Physical Layer Security over Fluid Antenna Systems

This paper investigates the performance of physical layer security (PLS) in fluid antenna-aided communication systems under arbitrary correlated fading channels. In particular, it is considered that a single fixed-antenna transmitter aims to send confidential information to a legitimate receiver equipped with a planar fluid antenna system (FAS), while an eavesdropper, also taking advantage of a planar FAS, attempts to decode the desired message. For this scenario, we first present analytical expressions of the equivalent channel distributions at the legitimate user and eavesdropper by using copula, so that the obtained analytical results are valid for any arbitrarily correlated fading distributions.

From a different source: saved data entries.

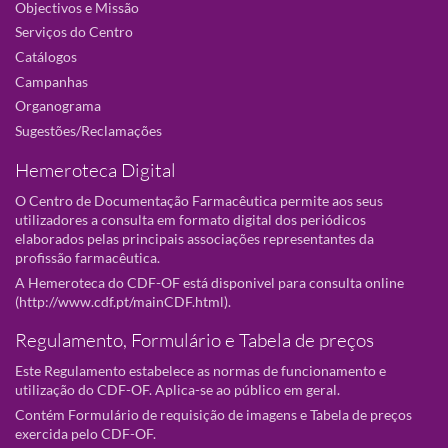
Objectivos e Missão
Serviços do Centro
Catálogos
Campanhas
Organograma
Sugestões/Reclamações
Hemeroteca Digital
O Centro de Documentação Farmacêutica permite aos seus
utilizadores a consulta em formato digital dos periódicos
elaborados pelas principais associações representantes da
profissão farmacêutica.
A Hemeroteca do CDF-OF está disponivel para consulta online
(
http://www.cdf.pt/mainCDF.html
).
Regulamento, Formulário e Tabela de preços
Este Regulamento estabelece as normas de funcionamento e
utilização do CDF-OF. Aplica-se ao público em geral.
Contém Formulário de requisição de imagens e Tabela de preços
exercida pelo CDF-OF.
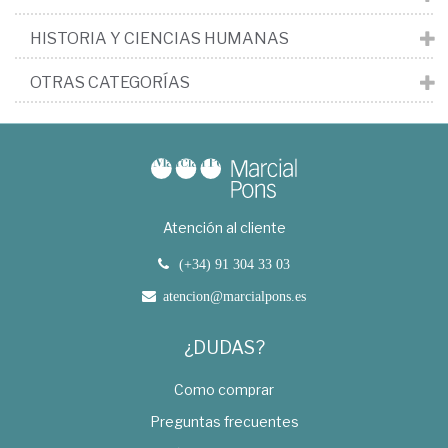
HISTORIA Y CIENCIAS HUMANAS
OTRAS CATEGORÍAS
Atención al cliente
(+34) 91 304 33 03
atencion@marcialpons.es
¿DUDAS?
Como comprar
Preguntas frecuentes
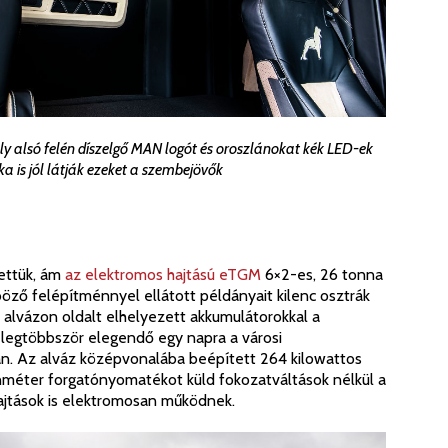
y alsó felén díszelgő MAN logót és oroszlánokat kék LED-ek
aka is jól látják ezeket a szembejövők
ettük, ám
az elektromos hajtású eTGM
6×2-es, 26 tonna
öző felépítménnyel ellátott példányait kilenc osztrák
z alvázon oldalt elhelyezett akkumulátorokkal a
i legtöbbször elegendő egy napra a városi
rán. Az alváz középvonalába beépített 264 kilowattos
nméter forgatónyomatékot küld fokozatváltások nélkül a
jtások is elektromosan működnek.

Then, with the help of Gauss-Laguerre quadrature, we derive compact analytical expressions for the average secrecy capacity (ASC), the secrecy outage probability (SOP), and the secrecy energy efficiency (SEE) for the FAS wiretap channel. Moreover, for exemplary purposes, we also obtain the compact expression of ASC, SOP, and SEE by utilizing the Gaussian copula under correlated Rayleigh fading channels as a special case. Eventually, numerical results indicate that applying the fluid antenna with only one active port to PLS can guarantee more secure and reliable transmission, when compared to traditional antenna systems (TAS) exploiting maximal ratio combining (MRC).